Task directions → Please show every line below that contains the word "median", matching its case.

Given data →

-.-.-

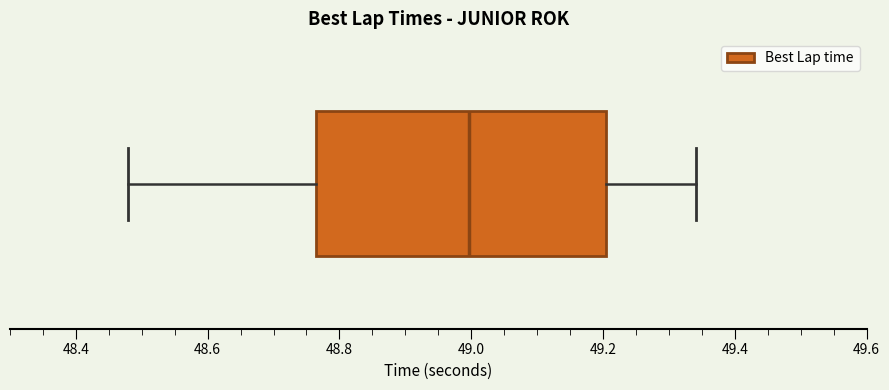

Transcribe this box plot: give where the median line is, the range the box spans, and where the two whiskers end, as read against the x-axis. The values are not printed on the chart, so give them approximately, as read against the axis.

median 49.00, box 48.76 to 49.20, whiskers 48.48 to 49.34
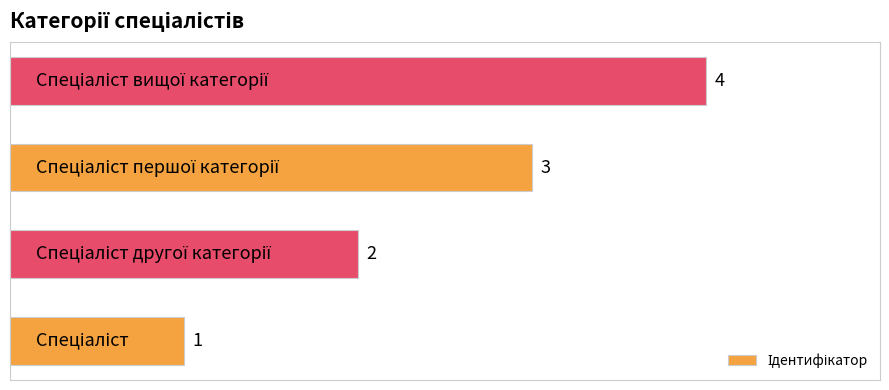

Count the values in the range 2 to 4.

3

-.-.-

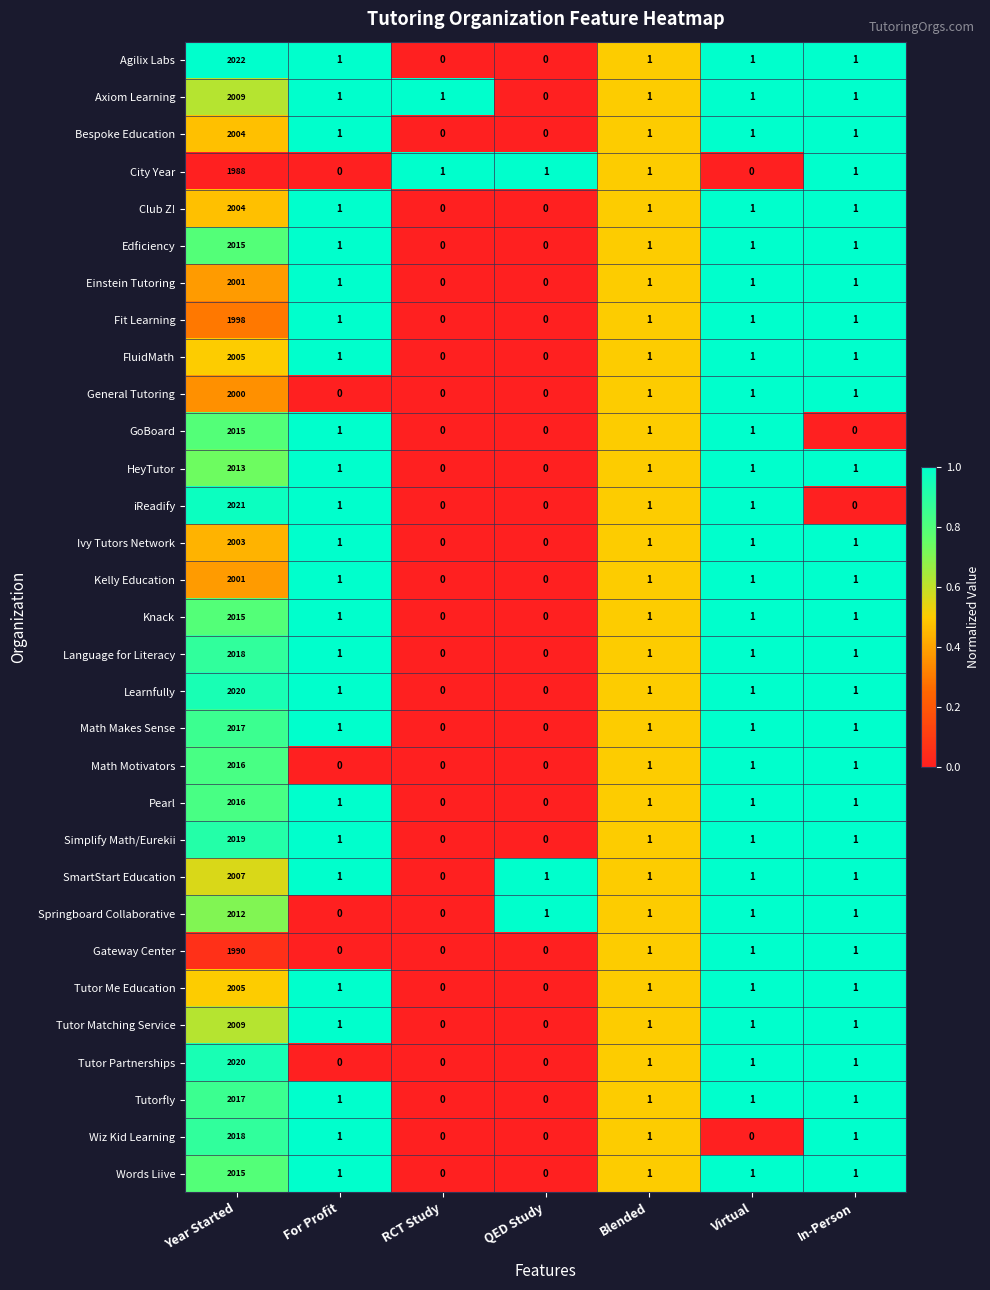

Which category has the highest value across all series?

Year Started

-.-.-

Solution to the exercise →
Transcribe this box plot: give where the median line is, the range the box spans, and where the two whiskers end, as read against the x-axis. The values are not printed on the chart, so give them approximately, as read against the axis.
median 49.00, box 48.76 to 49.20, whiskers 48.48 to 49.34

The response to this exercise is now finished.